BRIEF: Below is a block of entries; repeat exactly the lines starting at the line that contains "fx_px: 1677" and ending at the line that contains "focal_mm: 35", both included.

GIVEN INFORMATION:
-- Opening Marker --

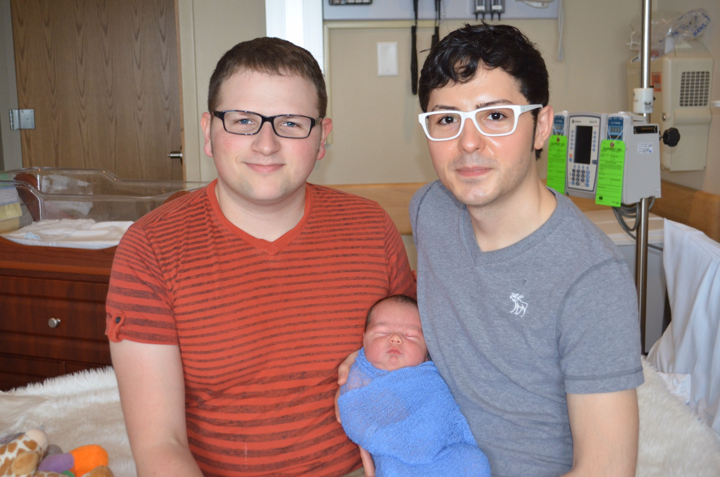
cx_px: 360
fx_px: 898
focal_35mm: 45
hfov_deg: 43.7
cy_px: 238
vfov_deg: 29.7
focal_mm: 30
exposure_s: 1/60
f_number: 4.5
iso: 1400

-- Closing Marker --
-- Opening Marker --

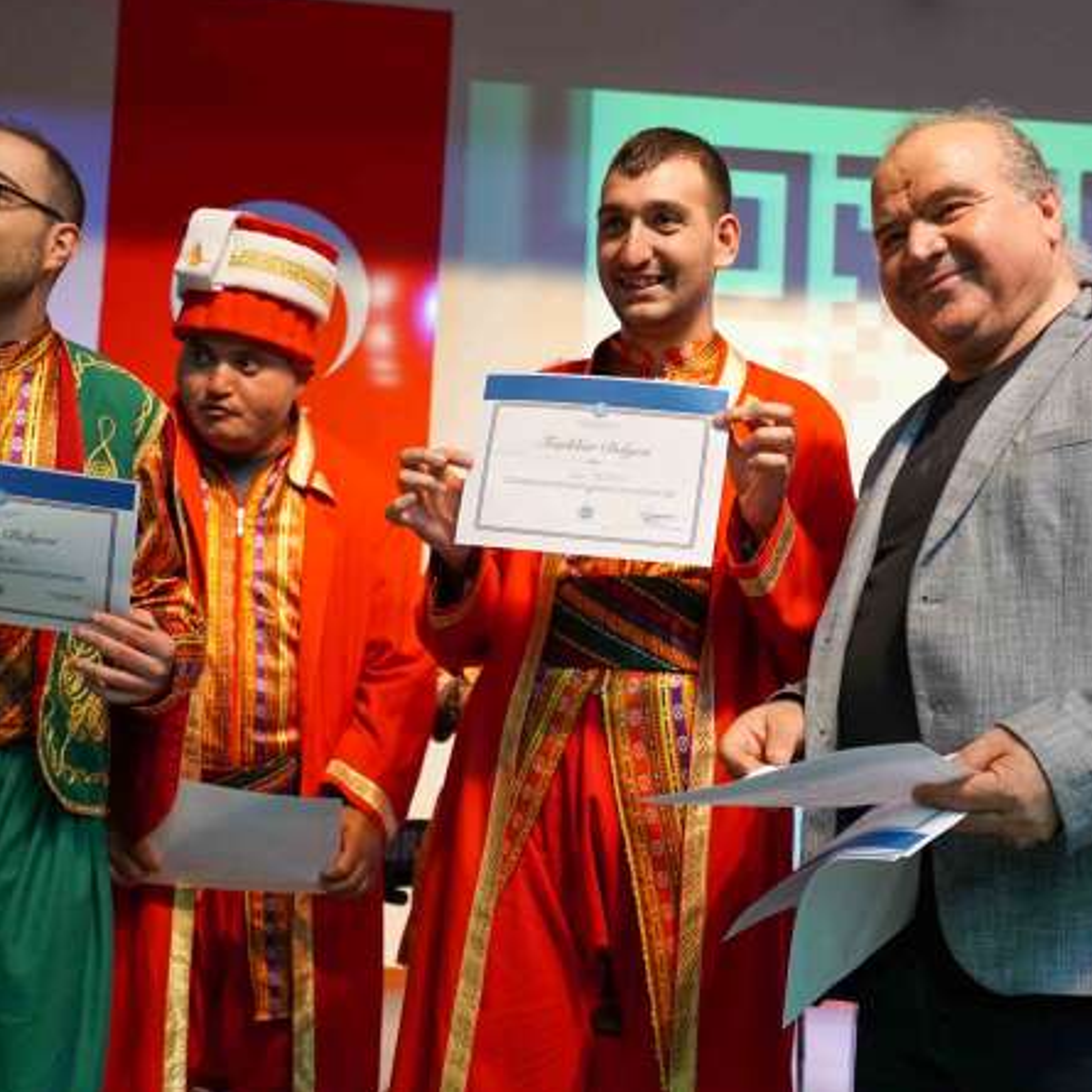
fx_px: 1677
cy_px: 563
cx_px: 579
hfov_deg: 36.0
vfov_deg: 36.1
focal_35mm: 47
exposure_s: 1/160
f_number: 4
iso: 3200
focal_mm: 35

-- Closing Marker --

TASK SOLUTION:
fx_px: 1677
cy_px: 563
cx_px: 579
hfov_deg: 36.0
vfov_deg: 36.1
focal_35mm: 47
exposure_s: 1/160
f_number: 4
iso: 3200
focal_mm: 35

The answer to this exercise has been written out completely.